• [Instruction]: Copy all entries exactly.

• [Records]:
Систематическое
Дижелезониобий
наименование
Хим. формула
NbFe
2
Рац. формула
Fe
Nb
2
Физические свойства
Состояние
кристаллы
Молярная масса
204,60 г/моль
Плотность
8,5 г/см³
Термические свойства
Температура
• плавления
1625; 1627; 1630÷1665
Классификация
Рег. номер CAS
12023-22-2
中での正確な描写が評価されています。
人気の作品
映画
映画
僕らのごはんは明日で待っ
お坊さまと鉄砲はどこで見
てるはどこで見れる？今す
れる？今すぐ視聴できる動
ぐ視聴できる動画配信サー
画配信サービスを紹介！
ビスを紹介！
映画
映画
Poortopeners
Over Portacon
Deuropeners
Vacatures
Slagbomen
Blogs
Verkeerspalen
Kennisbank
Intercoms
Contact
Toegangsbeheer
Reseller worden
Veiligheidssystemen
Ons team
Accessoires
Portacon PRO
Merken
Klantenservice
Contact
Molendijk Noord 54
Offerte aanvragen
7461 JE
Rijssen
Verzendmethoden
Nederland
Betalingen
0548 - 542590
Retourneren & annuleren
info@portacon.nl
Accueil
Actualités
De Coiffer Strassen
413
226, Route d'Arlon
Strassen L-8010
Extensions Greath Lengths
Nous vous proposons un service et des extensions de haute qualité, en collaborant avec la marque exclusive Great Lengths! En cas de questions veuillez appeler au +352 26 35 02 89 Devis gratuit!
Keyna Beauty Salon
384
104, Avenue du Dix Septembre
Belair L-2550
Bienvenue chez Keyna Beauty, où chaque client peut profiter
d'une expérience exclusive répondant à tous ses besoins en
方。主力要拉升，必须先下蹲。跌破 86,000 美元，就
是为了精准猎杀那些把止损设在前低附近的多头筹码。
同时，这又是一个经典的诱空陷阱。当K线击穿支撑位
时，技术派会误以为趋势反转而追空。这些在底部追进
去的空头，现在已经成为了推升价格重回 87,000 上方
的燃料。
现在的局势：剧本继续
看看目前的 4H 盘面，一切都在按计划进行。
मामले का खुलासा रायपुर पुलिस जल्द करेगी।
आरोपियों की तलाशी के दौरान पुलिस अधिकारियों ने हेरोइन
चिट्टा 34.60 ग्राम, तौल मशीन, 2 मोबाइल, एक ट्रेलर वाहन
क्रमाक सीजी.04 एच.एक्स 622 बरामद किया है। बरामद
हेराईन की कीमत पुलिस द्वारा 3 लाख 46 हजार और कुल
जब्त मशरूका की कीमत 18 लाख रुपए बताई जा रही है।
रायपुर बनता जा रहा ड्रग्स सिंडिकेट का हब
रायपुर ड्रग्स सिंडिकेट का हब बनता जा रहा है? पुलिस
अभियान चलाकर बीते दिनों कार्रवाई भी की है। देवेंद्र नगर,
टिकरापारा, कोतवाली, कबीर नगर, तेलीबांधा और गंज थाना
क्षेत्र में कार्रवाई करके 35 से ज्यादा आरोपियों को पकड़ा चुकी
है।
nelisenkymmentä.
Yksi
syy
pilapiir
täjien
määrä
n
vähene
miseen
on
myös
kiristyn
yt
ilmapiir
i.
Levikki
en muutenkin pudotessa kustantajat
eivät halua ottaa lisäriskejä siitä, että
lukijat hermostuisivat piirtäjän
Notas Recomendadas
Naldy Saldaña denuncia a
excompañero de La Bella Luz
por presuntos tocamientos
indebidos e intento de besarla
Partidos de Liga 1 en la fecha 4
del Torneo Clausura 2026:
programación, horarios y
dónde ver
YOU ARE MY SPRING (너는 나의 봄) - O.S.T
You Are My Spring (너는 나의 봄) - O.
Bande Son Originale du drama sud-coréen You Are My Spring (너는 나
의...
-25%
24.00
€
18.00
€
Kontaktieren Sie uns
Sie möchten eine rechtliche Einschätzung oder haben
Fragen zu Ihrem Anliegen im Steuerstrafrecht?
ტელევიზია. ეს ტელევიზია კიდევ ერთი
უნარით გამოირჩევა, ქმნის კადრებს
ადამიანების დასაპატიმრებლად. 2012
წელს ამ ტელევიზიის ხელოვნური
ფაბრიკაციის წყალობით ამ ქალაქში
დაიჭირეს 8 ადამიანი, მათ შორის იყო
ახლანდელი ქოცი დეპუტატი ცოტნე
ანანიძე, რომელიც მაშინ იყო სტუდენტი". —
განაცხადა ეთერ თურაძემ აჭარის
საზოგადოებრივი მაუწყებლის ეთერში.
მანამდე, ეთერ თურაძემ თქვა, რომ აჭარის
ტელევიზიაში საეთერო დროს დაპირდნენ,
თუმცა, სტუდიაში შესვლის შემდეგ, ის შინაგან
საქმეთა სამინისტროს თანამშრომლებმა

• [Exercise response]:
Систематическое
Дижелезониобий
наименование
Хим. формула
NbFe
2
Рац. формула
Fe
Nb
2
Физические свойства
Состояние
кристаллы
Молярная масса
204,60 г/моль
Плотность
8,5 г/см³
Термические свойства
Температура
• плавления
1625; 1627; 1630÷1665
Классификация
Рег. номер CAS
12023-22-2
中での正確な描写が評価されています。
人気の作品
映画
映画
僕らのごはんは明日で待っ
お坊さまと鉄砲はどこで見
てるはどこで見れる？今す
れる？今すぐ視聴できる動
ぐ視聴できる動画配信サー
画配信サービスを紹介！
ビスを紹介！
映画
映画
Poortopeners
Over Portacon
Deuropeners
Vacatures
Slagbomen
Blogs
Verkeerspalen
Kennisbank
Intercoms
Contact
Toegangsbeheer
Reseller worden
Veiligheidssystemen
Ons team
Accessoires
Portacon PRO
Merken
Klantenservice
Contact
Molendijk Noord 54
Offerte aanvragen
7461 JE
Rijssen
Verzendmethoden
Nederland
Betalingen
0548 - 542590
Retourneren & annuleren
info@portacon.nl
Accueil
Actualités
De Coiffer Strassen
413
226, Route d'Arlon
Strassen L-8010
Extensions Greath Lengths
Nous vous proposons un service et des extensions de haute qualité, en collaborant avec la marque exclusive Great Lengths! En cas de questions veuillez appeler au +352 26 35 02 89 Devis gratuit!
Keyna Beauty Salon
384
104, Avenue du Dix Septembre
Belair L-2550
Bienvenue chez Keyna Beauty, où chaque client peut profiter
d'une expérience exclusive répondant à tous ses besoins en
方。主力要拉升，必须先下蹲。跌破 86,000 美元，就
是为了精准猎杀那些把止损设在前低附近的多头筹码。
同时，这又是一个经典的诱空陷阱。当K线击穿支撑位
时，技术派会误以为趋势反转而追空。这些在底部追进
去的空头，现在已经成为了推升价格重回 87,000 上方
的燃料。
现在的局势：剧本继续
看看目前的 4H 盘面，一切都在按计划进行。
मामले का खुलासा रायपुर पुलिस जल्द करेगी।
आरोपियों की तलाशी के दौरान पुलिस अधिकारियों ने हेरोइन
चिट्टा 34.60 ग्राम, तौल मशीन, 2 मोबाइल, एक ट्रेलर वाहन
क्रमाक सीजी.04 एच.एक्स 622 बरामद किया है। बरामद
हेराईन की कीमत पुलिस द्वारा 3 लाख 46 हजार और कुल
जब्त मशरूका की कीमत 18 लाख रुपए बताई जा रही है।
रायपुर बनता जा रहा ड्रग्स सिंडिकेट का हब
रायपुर ड्रग्स सिंडिकेट का हब बनता जा रहा है? पुलिस
अभियान चलाकर बीते दिनों कार्रवाई भी की है। देवेंद्र नगर,
टिकरापारा, कोतवाली, कबीर नगर, तेलीबांधा और गंज थाना
क्षेत्र में कार्रवाई करके 35 से ज्यादा आरोपियों को पकड़ा चुकी
है।
nelisenkymmentä.
Yksi
syy
pilapiir
täjien
määrä
n
vähene
miseen
on
myös
kiristyn
yt
ilmapiir
i.
Levikki
en muutenkin pudotessa kustantajat
eivät halua ottaa lisäriskejä siitä, että
lukijat hermostuisivat piirtäjän
Notas Recomendadas
Naldy Saldaña denuncia a
excompañero de La Bella Luz
por presuntos tocamientos
indebidos e intento de besarla
Partidos de Liga 1 en la fecha 4
del Torneo Clausura 2026:
programación, horarios y
dónde ver
YOU ARE MY SPRING (너는 나의 봄) - O.S.T
You Are My Spring (너는 나의 봄) - O.
Bande Son Originale du drama sud-coréen You Are My Spring (너는 나
의...
-25%
24.00
€
18.00
€
Kontaktieren Sie uns
Sie möchten eine rechtliche Einschätzung oder haben
Fragen zu Ihrem Anliegen im Steuerstrafrecht?
ტელევიზია. ეს ტელევიზია კიდევ ერთი
უნარით გამოირჩევა, ქმნის კადრებს
ადამიანების დასაპატიმრებლად. 2012
წელს ამ ტელევიზიის ხელოვნური
ფაბრიკაციის წყალობით ამ ქალაქში
დაიჭირეს 8 ადამიანი, მათ შორის იყო
ახლანდელი ქოცი დეპუტატი ცოტნე
ანანიძე, რომელიც მაშინ იყო სტუდენტი". —
განაცხადა ეთერ თურაძემ აჭარის
საზოგადოებრივი მაუწყებლის ეთერში.
მანამდე, ეთერ თურაძემ თქვა, რომ აჭარის
ტელევიზიაში საეთერო დროს დაპირდნენ,
თუმცა, სტუდიაში შესვლის შემდეგ, ის შინაგან
საქმეთა სამინისტროს თანამშრომლებმა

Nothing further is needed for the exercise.